:: ENTRIES SHOWN
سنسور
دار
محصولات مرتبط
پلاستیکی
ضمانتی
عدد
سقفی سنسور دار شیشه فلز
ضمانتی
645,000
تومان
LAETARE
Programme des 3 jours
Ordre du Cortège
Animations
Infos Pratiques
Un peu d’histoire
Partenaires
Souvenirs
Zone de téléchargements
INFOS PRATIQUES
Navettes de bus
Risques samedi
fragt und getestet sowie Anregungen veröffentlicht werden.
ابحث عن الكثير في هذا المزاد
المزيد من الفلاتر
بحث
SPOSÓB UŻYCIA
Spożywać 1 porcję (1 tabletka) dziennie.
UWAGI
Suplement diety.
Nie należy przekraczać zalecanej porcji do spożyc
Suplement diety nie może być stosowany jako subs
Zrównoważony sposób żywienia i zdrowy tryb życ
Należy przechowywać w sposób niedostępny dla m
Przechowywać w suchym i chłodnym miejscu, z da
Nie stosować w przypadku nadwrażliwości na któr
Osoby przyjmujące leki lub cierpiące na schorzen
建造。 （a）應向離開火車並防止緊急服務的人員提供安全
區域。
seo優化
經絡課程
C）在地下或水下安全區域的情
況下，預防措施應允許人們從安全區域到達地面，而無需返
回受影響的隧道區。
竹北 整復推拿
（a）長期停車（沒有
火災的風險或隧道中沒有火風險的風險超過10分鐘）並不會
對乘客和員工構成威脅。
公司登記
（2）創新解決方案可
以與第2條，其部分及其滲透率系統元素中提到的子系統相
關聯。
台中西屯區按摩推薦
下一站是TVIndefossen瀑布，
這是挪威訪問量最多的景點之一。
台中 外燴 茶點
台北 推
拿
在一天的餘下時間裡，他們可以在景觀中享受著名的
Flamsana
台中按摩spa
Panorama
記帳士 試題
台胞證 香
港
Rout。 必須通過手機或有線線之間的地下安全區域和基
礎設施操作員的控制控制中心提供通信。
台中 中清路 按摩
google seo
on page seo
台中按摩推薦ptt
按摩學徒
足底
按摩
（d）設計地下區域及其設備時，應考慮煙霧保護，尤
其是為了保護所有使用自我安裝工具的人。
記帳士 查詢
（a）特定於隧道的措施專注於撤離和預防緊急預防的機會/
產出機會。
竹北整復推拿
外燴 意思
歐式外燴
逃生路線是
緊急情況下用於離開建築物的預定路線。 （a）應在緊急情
::::
§ WHAT IS NEEDED: What is the number of lines above that contain the string "Suplement"? Answer with the number alone.

§ OUTPUT BELOW: 2